Quantum chemical calculations, Hirshfeld surface analysis, and molecular docking studies of antibacterial (E)-N '-((1H-Indol-3-yl)methylene)-4-bromobenzohydrazide

Creative Commons License

Eşme A.

SPECTROSCOPY LETTERS, vol.52, no.7, pp.398-412, 2019 (SCI-Expanded) identifier identifier

  • Publication Type: Article / Article
  • Volume: 52 Issue: 7
  • Publication Date: 2019
  • Doi Number: 10.1080/00387010.2019.1651339
  • Journal Indexes: Science Citation Index Expanded (SCI-EXPANDED), Scopus
  • Page Numbers: pp.398-412
  • Keywords: Bromobenzohydrazide, Hirshfeld surface, molecular docking, potential energy distribution, reduced density gradient analysis, SPECTROSCOPIC CHARACTERIZATION, CRYSTAL-STRUCTURE, FT-RAMAN, DFT, CHEMISTRY
  • Kocaeli University Affiliated: Yes


The theoretical parameters such as optimized geometrical parameters (bond lengths, bond angles, and dihedral angles), vibrational assignments, non-linear optical property, natural population analysis, and global chemical descriptors were calculated using the density functional theory with Becke, 3-parameter, Lee-Yang-Parr functional and Coulomb-attenuating method. Spectroscopic characterization of (E)-N '-((1H-Indol-3-yl)methylene)-4-bromobenzohydrazide was investigated by the Fourier transform infrared analysis with the potential energy distribution, proton nuclear magnetic resonance, and ultraviolet-visible techniques.

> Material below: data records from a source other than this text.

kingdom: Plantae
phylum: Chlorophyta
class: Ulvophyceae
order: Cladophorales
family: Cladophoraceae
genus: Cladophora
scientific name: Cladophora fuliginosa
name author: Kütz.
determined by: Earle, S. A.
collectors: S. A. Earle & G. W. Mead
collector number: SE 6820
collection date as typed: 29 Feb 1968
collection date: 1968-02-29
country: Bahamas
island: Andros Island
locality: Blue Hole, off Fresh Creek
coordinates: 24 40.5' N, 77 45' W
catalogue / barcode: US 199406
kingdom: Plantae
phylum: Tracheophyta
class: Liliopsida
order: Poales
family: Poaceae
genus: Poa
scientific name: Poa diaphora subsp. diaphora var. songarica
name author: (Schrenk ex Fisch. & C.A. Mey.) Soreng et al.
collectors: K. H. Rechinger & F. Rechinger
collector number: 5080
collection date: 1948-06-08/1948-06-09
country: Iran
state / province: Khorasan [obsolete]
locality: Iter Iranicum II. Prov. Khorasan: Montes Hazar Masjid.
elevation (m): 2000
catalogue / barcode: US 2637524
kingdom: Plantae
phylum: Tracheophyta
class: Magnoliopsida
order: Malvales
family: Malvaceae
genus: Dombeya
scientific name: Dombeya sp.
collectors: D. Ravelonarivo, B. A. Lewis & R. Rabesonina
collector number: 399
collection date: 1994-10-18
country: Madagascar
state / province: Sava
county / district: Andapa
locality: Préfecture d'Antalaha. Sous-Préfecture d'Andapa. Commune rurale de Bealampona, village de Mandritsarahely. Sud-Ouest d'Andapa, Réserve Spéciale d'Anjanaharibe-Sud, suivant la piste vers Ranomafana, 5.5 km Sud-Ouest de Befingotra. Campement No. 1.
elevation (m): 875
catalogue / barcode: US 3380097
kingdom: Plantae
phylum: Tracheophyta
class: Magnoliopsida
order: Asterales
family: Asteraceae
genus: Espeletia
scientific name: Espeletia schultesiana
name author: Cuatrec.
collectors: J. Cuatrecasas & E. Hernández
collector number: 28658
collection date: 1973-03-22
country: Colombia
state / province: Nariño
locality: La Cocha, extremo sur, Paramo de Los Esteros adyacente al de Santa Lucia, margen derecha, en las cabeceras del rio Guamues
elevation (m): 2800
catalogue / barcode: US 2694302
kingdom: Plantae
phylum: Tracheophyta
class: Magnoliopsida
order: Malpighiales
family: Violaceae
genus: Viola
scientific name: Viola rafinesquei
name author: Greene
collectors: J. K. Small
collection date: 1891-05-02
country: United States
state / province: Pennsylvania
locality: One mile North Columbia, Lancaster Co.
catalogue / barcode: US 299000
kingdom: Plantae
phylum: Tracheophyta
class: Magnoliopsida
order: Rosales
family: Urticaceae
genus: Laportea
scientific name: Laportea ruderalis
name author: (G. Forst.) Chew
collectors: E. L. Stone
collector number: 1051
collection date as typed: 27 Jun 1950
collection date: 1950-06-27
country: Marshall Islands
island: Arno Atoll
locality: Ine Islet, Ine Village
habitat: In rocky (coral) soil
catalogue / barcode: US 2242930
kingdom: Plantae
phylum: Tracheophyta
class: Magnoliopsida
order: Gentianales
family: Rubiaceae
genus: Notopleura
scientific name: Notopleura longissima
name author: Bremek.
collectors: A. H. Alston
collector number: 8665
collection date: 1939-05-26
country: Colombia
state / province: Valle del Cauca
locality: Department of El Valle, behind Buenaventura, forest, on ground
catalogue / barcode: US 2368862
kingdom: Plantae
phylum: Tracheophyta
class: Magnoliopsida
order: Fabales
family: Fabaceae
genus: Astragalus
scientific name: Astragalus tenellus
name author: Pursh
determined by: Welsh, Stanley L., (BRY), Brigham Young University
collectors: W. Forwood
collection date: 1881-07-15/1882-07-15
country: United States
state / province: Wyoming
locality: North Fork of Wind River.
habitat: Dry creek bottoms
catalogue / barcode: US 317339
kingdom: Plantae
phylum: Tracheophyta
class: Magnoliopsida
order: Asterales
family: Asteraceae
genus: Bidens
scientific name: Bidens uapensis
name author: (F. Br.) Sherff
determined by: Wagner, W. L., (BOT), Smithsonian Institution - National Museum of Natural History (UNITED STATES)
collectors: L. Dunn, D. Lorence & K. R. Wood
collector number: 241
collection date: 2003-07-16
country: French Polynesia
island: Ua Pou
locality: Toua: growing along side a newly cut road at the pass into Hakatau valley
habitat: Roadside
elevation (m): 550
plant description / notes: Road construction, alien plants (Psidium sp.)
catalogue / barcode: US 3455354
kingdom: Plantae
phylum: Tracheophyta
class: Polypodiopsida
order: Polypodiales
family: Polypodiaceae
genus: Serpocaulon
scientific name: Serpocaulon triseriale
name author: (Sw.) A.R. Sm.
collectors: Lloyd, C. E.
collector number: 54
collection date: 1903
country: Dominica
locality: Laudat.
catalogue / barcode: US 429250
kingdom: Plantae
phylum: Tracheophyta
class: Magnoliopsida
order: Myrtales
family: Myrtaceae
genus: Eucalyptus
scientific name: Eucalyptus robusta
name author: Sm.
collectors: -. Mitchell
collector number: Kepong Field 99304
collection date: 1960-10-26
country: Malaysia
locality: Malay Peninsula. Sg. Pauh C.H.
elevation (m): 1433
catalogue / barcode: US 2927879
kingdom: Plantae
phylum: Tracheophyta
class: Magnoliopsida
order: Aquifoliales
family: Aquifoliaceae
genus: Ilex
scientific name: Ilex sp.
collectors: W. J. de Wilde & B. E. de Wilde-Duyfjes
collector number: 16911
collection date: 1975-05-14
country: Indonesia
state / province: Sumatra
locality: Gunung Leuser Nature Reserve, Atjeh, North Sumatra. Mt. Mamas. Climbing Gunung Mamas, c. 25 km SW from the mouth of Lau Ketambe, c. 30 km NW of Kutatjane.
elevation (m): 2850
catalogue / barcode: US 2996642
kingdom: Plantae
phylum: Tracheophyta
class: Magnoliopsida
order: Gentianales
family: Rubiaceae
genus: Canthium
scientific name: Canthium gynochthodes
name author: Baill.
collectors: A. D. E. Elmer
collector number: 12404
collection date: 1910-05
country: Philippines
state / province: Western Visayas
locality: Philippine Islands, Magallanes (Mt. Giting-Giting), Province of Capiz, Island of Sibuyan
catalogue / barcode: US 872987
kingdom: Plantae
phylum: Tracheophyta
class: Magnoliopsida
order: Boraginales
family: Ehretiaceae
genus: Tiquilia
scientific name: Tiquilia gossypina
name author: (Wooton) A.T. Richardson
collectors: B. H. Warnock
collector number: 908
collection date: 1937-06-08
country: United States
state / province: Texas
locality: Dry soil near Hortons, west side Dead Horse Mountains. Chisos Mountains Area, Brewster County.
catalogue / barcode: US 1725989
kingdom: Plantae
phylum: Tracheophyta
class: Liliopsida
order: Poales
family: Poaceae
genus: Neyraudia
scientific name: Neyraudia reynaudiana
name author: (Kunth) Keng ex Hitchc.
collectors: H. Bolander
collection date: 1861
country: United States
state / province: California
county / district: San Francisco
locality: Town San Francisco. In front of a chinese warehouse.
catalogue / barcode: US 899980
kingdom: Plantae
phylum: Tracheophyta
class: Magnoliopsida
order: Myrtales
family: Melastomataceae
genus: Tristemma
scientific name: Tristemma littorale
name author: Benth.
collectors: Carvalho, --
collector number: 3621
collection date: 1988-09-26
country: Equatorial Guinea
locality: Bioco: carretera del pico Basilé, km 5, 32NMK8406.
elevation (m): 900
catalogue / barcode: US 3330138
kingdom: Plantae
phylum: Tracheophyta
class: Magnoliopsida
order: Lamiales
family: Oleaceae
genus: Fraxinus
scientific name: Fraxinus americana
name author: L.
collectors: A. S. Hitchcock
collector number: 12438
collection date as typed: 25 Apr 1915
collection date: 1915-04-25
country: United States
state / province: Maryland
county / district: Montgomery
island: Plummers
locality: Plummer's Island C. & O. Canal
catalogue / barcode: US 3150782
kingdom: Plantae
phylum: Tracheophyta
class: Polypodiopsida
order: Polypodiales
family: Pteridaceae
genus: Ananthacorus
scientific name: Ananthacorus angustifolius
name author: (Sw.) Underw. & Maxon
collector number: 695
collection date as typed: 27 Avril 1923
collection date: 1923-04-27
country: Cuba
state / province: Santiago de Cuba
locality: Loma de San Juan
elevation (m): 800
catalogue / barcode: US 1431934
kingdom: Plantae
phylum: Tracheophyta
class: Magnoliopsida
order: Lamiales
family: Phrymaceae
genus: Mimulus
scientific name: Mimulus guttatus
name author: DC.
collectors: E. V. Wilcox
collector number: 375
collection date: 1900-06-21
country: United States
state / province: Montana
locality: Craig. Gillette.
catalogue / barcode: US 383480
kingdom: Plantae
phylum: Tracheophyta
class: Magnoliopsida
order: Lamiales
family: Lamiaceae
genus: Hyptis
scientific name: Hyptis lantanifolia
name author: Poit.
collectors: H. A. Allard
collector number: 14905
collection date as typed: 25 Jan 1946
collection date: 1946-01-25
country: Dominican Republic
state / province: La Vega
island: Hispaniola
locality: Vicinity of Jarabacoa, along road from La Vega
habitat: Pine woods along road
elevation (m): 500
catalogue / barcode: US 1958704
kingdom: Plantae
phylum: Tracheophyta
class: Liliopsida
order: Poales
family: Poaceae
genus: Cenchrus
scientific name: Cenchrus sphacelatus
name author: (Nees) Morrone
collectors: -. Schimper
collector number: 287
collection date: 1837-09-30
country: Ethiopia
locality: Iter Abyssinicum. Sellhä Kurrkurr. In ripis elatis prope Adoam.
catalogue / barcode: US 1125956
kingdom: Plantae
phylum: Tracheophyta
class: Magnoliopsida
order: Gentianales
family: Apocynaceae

The intermolecular interactions of the title molecule in the crystal structure were visualized by the three-dimensional Hirshfeld surface and associated two-dimensional fingerprint plots. In order to understand molecular stability, global reactive properties calculated at the time-dependent density functional theory have been investigated by visualization of frontier molecular orbitals. In addition, the first-order hyperpolarizability has been investigated to understand the non-linear optical activity of the molecule. Molecular docking studies supporting the antibacterial activity of the title molecule give a high-binding energy value of -5.20 kcal/mol due to the interaction of the carbonyl group with the target protein.